Indian grave robber faces two murder-solicitation charges |

Indian grave robber faces two murder-solicitation charges

by Associated Press
Associated Press file photo Jack Harelson is shown excavating for Indian artifacts at Elephant Mountain Cave in the Black Rock Desert, 14 miles north of Reno, Nev., in the 1980s. Harelson, later tried and convicted for archaeological theft, has maintained he did nothing wrong in the 1980s when he excavated an ancient gravesite, but now faces charges he paid $10,000 in opals to have the judge, chief investigator and an informant in his case murdered.

Former insurance agent Jack Harelson maintained he did nothing wrong in the early 1980s when he discovered and crudely dug up an ancient Indian grave site in Nevada’s Black Rock Desert.

“If it wasn’t for us amateurs walking around out there, this stuff would be lost forever,” he said in a jailhouse interview after his arrest in 1995.

Convicted in 1996 of Oregon criminal charges related to the excavation of Elephant Mountain Cave, Harelson, now 64, was sentenced to three months in prison. Two years ago, the U.S. Bureau of Land Management fined him $2.5 million, despite no hopes of being paid, as a message to deter others from damaging rare archaeological sites on federal land before experts can excavate them properly.

Now Harelson is back in court, this time on charges he paid a police informant posing as a hit man $10,000 in opals to kill the judge and state police investigator who put him behind bars, plus two business partners.

Held without bail since his arrest in January, 2003, Harelson is scheduled to go on trial Tuesday in Jackson County Circuit Court in Medford.

“It’s a strange case,” said Deputy Jackson County District Attorney Timothy Barnack.

Compounding the strangeness are two skulls, missing from the mummified remains of two Indian children, estimated to have been buried 2,000 years ago, based on carbon-dating of the baskets in which they were interred. Police unearthed the headless remains from Harelson’s back yard in 1995.

During the murder-for-hire investigation, police recovered two skulls they think belong to the ancient children’s remains, and have filed two new counts of abuse of a corpse.

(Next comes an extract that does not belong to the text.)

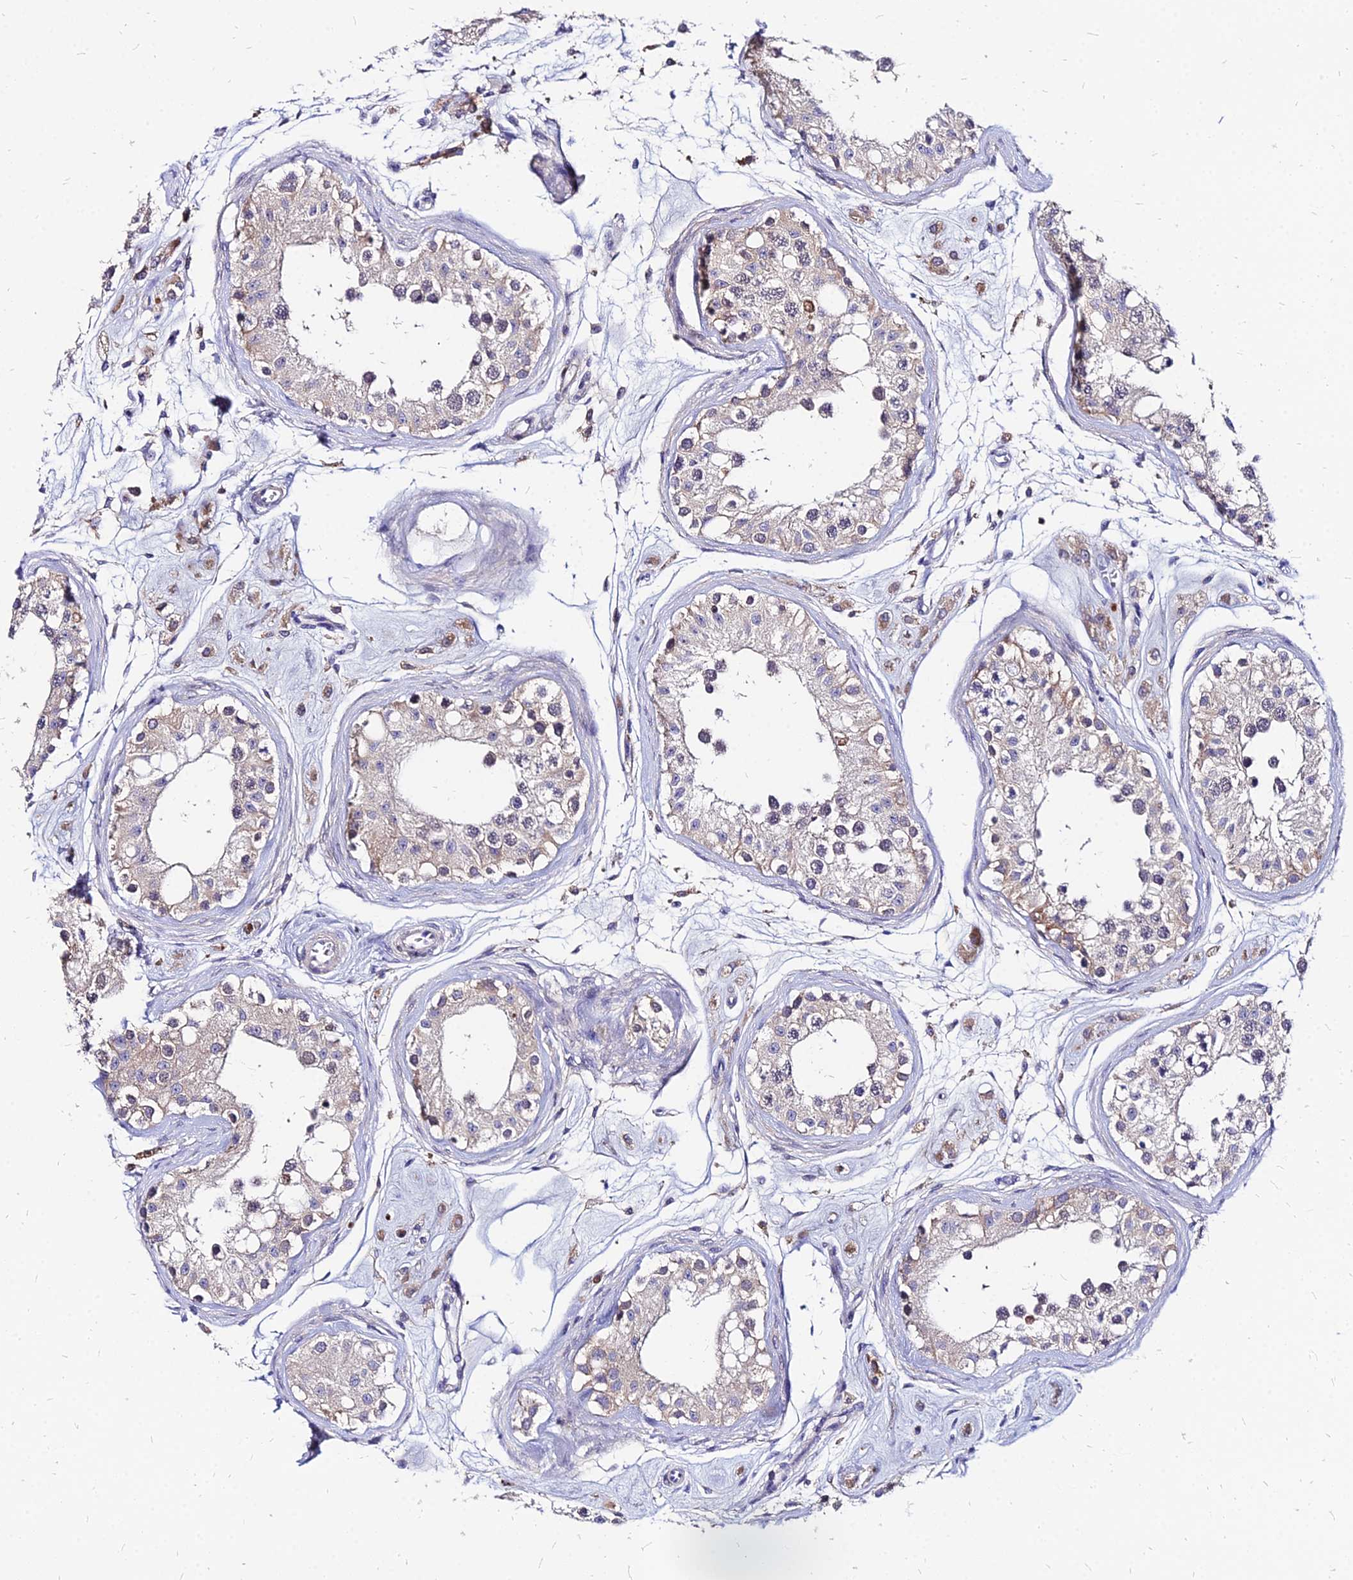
{"staining": {"intensity": "weak", "quantity": "<25%", "location": "cytoplasmic/membranous"}, "tissue": "testis", "cell_type": "Cells in seminiferous ducts", "image_type": "normal", "snomed": [{"axis": "morphology", "description": "Normal tissue, NOS"}, {"axis": "morphology", "description": "Adenocarcinoma, metastatic, NOS"}, {"axis": "topography", "description": "Testis"}], "caption": "Human testis stained for a protein using immunohistochemistry (IHC) shows no positivity in cells in seminiferous ducts.", "gene": "ACSM6", "patient": {"sex": "male", "age": 26}}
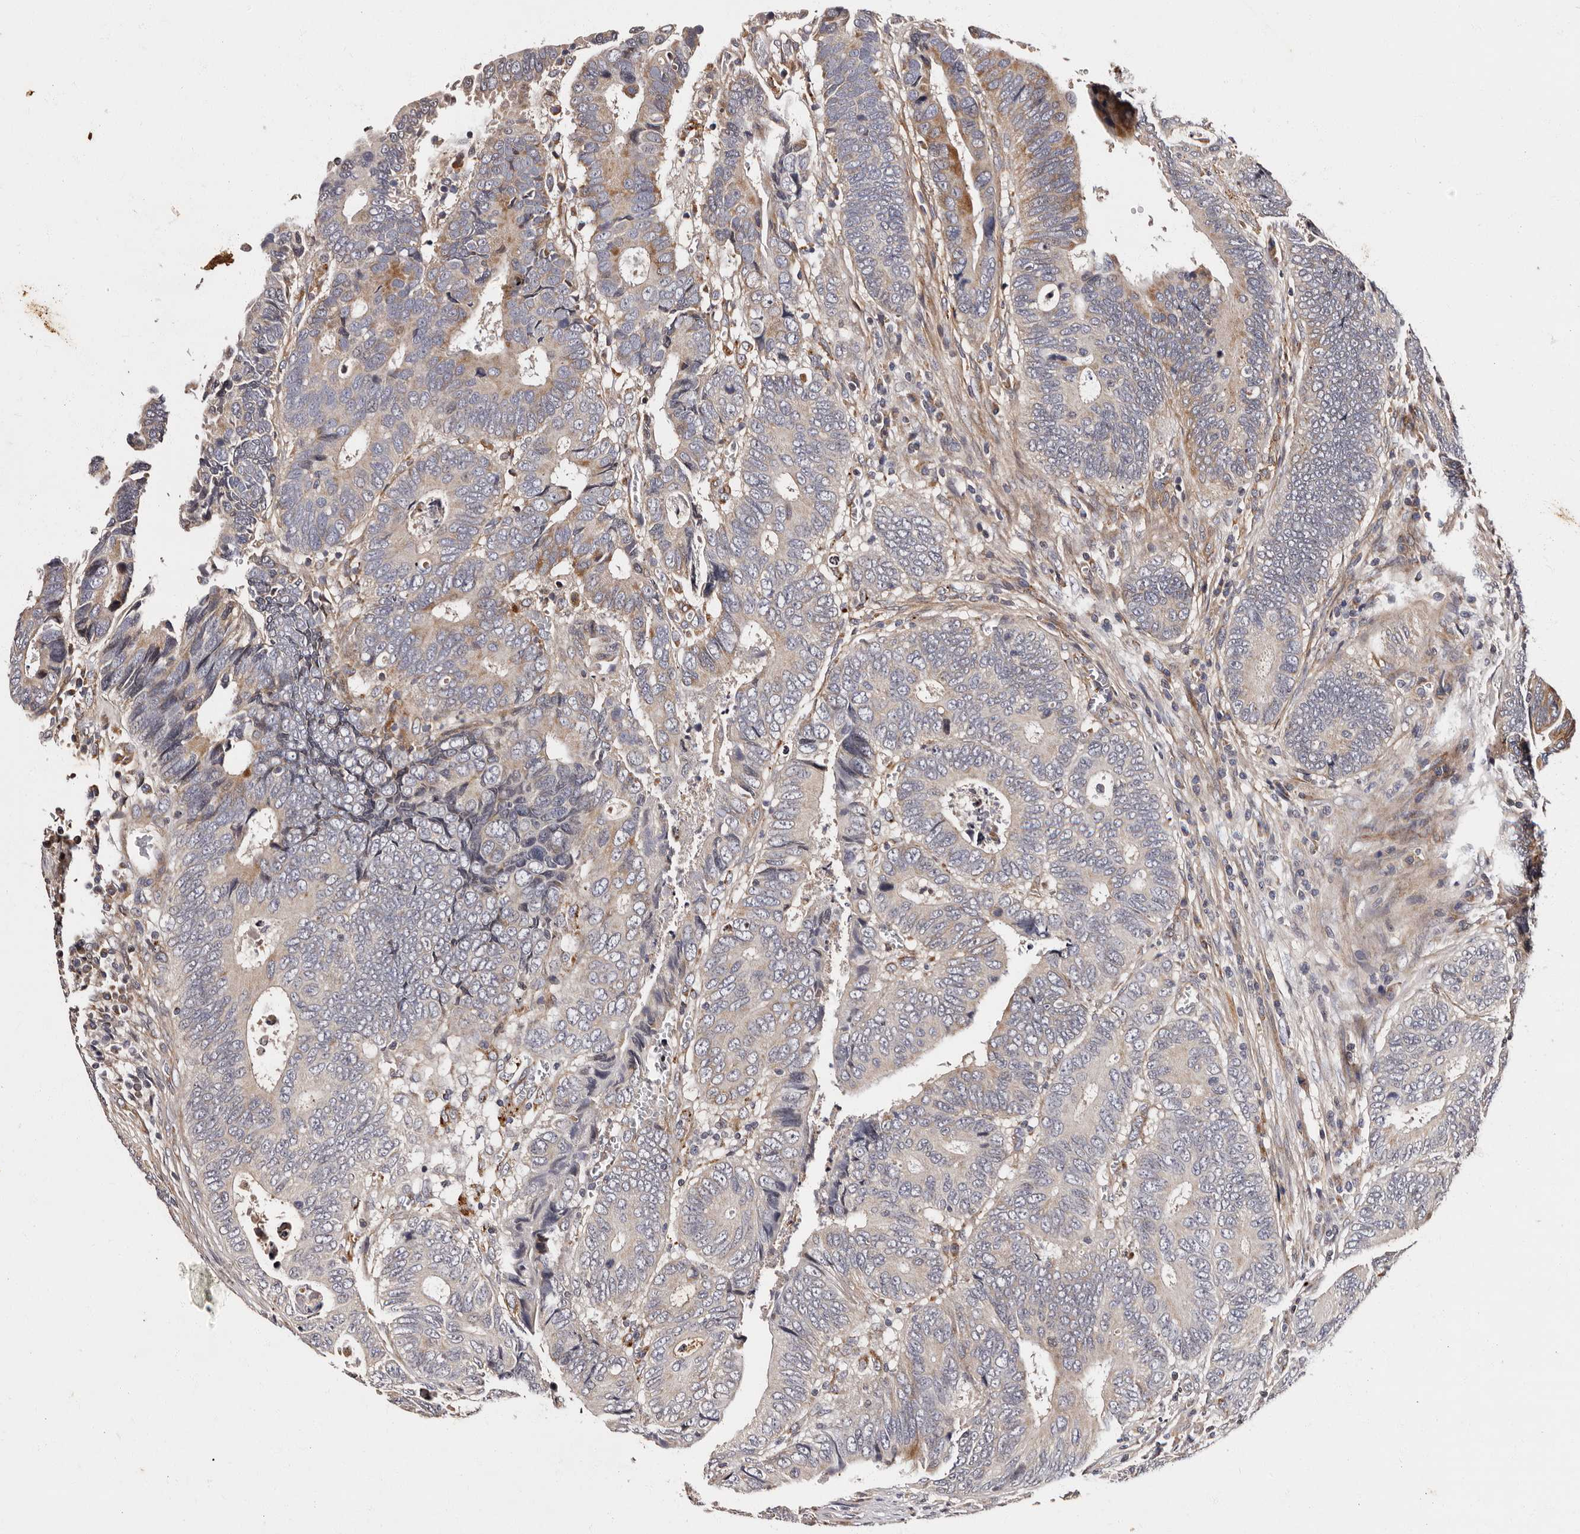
{"staining": {"intensity": "weak", "quantity": "<25%", "location": "cytoplasmic/membranous"}, "tissue": "colorectal cancer", "cell_type": "Tumor cells", "image_type": "cancer", "snomed": [{"axis": "morphology", "description": "Adenocarcinoma, NOS"}, {"axis": "topography", "description": "Colon"}], "caption": "This histopathology image is of adenocarcinoma (colorectal) stained with IHC to label a protein in brown with the nuclei are counter-stained blue. There is no staining in tumor cells.", "gene": "ADCK5", "patient": {"sex": "male", "age": 72}}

Harelson’s 1996 convictions on similar counts were overturned by the Oregon Court of Appeals on grounds the abuse ended when Harelson reburied the remains and the statute of limitations had run out.

Harelson’s attorney, Robert Abel, declined to comment. He has filed notice he intends to argue his client is the victim of police entrapment, and a motion to dismiss the case based on government misconduct.